Dr. Landry, of Yale, says, “It is my understanding that the application costs of FDA submission will be a minimum of $20,000 per test and up to $500,000 for new tests. If true, the costs would be prohibitive for a hospital laboratory like ours. We do more than 25 laboratory developed tests just in the Virology Laboratory, and many more LDTs within our other clinical laboratories. In addition, we would expect long time delays, from many months to years before a test would be approved." Thus, Yale’s ability to provide this much-needed testing for patient care, and to respond to viral disease outbreaks, might end. “We could lose the expertise and the infrastructure,” Dr.
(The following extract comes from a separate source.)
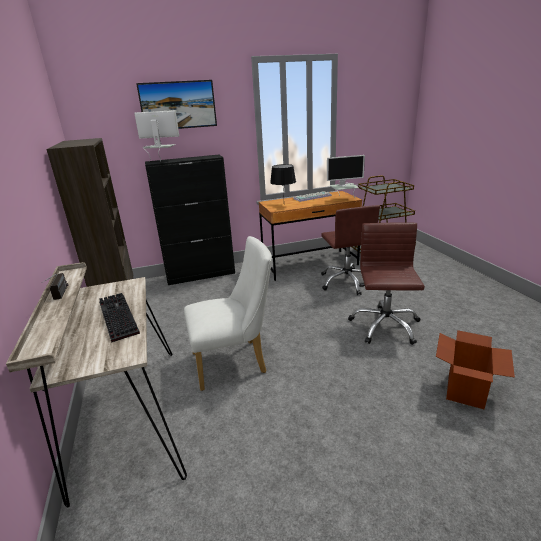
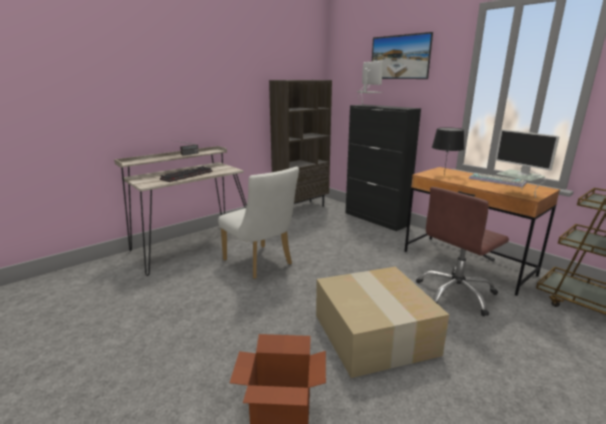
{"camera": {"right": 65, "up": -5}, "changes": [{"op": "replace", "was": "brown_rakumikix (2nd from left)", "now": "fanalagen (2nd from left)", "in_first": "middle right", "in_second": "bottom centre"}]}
Landry says. “If so, not only will the rule change be detrimental to patient care, but it will also greatly increase healthcare costs, and stifle much needed innovation.”
Dr. Procop concurred, adding that FDA oversight of LDTs is expected to “decrease the number of laboratories with the ability to validate high complexity molecular testing because of the additional cost and effort necessary to complete the FDA requirements. Smaller laboratories, some of which provide these necessary services predominantly to underrepresented individuals, are likely to be disproportionately affected and will have to discontinue testing. This will translate into fewer laboratories that are able to respond to the next pandemic, since the necessary skill sets will have been lost.”
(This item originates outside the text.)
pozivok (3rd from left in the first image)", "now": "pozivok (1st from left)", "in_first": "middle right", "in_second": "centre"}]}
Recently, Dr. Procop was interviewed by a national news reporter concerning the ability of laboratories to respond to the H5N1 avian influenza strain, should a surge in that virus occur. He was dismayed and stated, “Given these new regulations, laboratories will be less able to respond than we were to COVID-19.”
ASCP Past President Henry Rinder, MD, FASCP, Professor of Laboratory Medicine and Internal Medicine (Hematology) and Vice-chair (clinical) of Laboratory Medicine at Yale School of Medicine, agrees and said that medical centers are still in limbo with respect to the FDA’s proposed regulation of new (to-be-developed) LDTs. He added that “at best, medical centers may opt to hold on developing future LDTs until there is more experience with practical navigation of the FDA process.”
Dr. Rinder and other volunteer leaders at ASCP in collaboration with other medical groups have been leading efforts to persuade FDA to make significant changes in the Final Rule to ensure patient safety by preventing infringement on medical practice in pathology and laboratory medicine. Even with release of the Final Rule at the end of April 2024, these organizational efforts must continue in order to preserve laboratories’ abilities to respond to public health crises, as well as pursue advancements in disease diagnosis and management.
“ASCP has served as an outstanding national focus of response to the FDA proposal and will be moderating a Town Hall on May 21, 2024 to further communicate with stakeholders,” Dr. Rinder says. “By continuously reaching out to its members for their perspectives, ASCP ensures better understanding of the Final Rule’s impact on our members and their institutions. ASCP’s consistent collaboration with other national organizations, such as AMP and AAPath, serves as a model of national coordinated response.”